- Born: 1931
- Died: 2018 (aged 86–87)
- Education: Harvard Law School Roxbury Latin School Yale School of Medicine Swarthmore College
- Occupation: Primary case physician

= Jonathan Fine =

American physician and activist (1931–2018)

Jonathan E. Fine (1931–2018) was an American primary care physician based in Massachusetts and the founder and first executive director of Physicians for Human Rights (PHR), which shared a Nobel Peace Prize in 1997. As part of PHR, he helped pioneer the study of abuses that affected large groups or populations, such as war. He advocated for the use of epidemiology and population-based science to recount events and horrors people suffered.

== Early studies, career, and advocacy ==
Fine was the son of Jacob and Anne Fine and was born in Boston, where his father was the Chief of Surgery at Beth Israel Hospital. He attended Roxbury Latin School and when he was around six or seven, his father gave him a few dollars to send to an organization that helped blind children in China. Fine cites this as the first time he was aware of poor conditions that others experienced.

He obtained a bachelor's degree from Swarthmore College, where he was a prolific activist. He requested to be placed with a black roommate and organized a boycott of the town's barbers who would not accept black customers. Then, during the McCarthy era, he served as a private in the US Army.

After a brief stint at Harvard Law School, Fine switched to the Yale School of Medicine. While finishing his studies, he was awarded a Fulbright grant to study health needs in India. This led him to become interested in poverty overseas and in injustice.

Fine completed his medical internship in Puerto Rico and his residency at Brigham and Women's Hospital in Boston. He also had a master's in public health from the Johns Hopkins School of Public Health and subsequently served as an advisor for the US Agency for International Development in Washington, D.C. and Peru. In Boston, he was appointed the city's deputy health commissioner and director of public health and community services. In these roles, he established health centers throughout the city.

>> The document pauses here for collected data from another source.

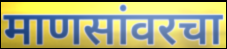
माणसांवरचा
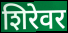
शिरेवर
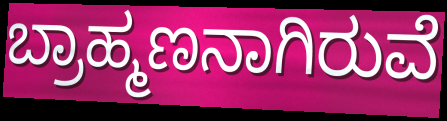
ಬ್ರಾಹ್ಮಣನಾಗಿರುವೆ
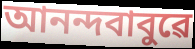
আনন্দবাবুৱে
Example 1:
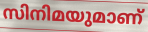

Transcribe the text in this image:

സിനിമയുമാണ്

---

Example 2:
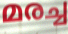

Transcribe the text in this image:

മരച്ച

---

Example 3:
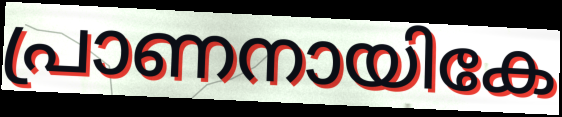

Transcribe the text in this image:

പ്രാണനായികേ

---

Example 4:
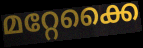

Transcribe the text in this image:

മറ്റേക്കൈ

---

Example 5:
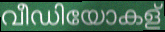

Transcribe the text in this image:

വീഡിയോകള്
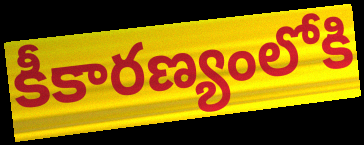
కీకారణ్యంలోకి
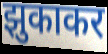
झुकाकर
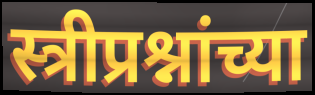
स्त्रीप्रश्नांच्या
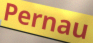
Pernau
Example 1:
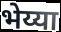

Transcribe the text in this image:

भेय्या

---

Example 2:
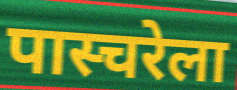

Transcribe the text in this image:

पास्चरेला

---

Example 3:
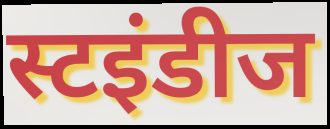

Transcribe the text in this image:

स्टइंडीज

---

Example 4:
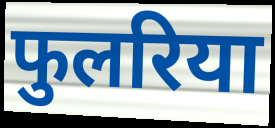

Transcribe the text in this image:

फुलरिया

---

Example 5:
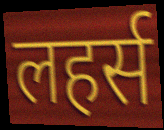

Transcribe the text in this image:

लहर्स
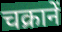
चक्रानें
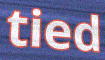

In 1981, John Womack Jr, a professor of Latin American history at Harvard University, asked Fine if he knew any physicians who could speak Spanish and would be willing to travel to Chile immediately to help release three doctors who had been detained by the Pinochet regime. Fine volunteered himself and recruited another American physician, James S. Koopman, to join the mission. They traveled to Chile on behalf of five groups, including the American Public Health Association and the American Association for the Advancement of Science. Once in Chile, Fine discovered where the doctors, who were supporters of Allende, had been imprisoned. He publicized their detainment and helped secure their release five weeks later. The delegation published a report in The New York Times, describing the doctors' detention as "a serious act of state repression."

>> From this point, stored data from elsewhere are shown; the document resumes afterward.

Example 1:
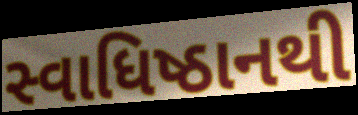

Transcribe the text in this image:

સ્વાધિષ્ઠાનથી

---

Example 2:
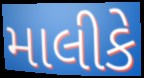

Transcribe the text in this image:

માલીકે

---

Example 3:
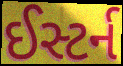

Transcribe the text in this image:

ઈસ્ટર્ન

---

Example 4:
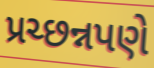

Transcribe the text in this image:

પ્રચ્છન્નપણે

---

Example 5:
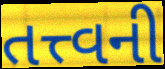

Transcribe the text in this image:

તત્ત્વની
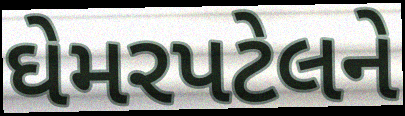
ઘેમરપટેલને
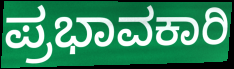
ಪ್ರಭಾವಕಾರಿ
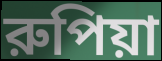
রুপিয়া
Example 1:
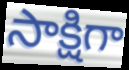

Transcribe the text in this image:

సాక్షిగా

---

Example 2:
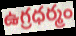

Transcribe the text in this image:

ఉగ్రధర్మం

== Physicians for Human Rights ==
In 1986, Fine worked with a group of other doctors to found Physicians for Human Rights (PHR). He became its first director, forming the organization's mission along the belief that health professionals could use their skills to help investigate and document atrocities. Fine, then 55, resigned from his job to pursue PHR full time. He financed the organization personally, selling his house in order to fund staff salaries, office space, and the international investigations themselves in the early years.

Since its inception, PHR has worked in 60 different countries and undertook more than 70 missions in its first decade. Fine led many of the early investigations himself, including those of the use of teargas in South Korea, the deployment of chemical weapons against Kurds in Iraq, and injuries to protestors in the Palestinian territories occupied by Israel. In 1997, PHR was part of a coalition campaigning for a ban on landmines that was awarded a Nobel Peace Prize.

== Later life ==
Fine retired from PHR in 1993, at the age of 62. He then directed a center for Brazilian immigrants in Boston and supported local doctors in Chhattisgarh, India. In 2007, at age 75, he founded Bedside Advocates to help elderly and frail patients navigate the complex medical system. He died in Cambridge, Massachusetts on January 17, 2018, aged 86 years.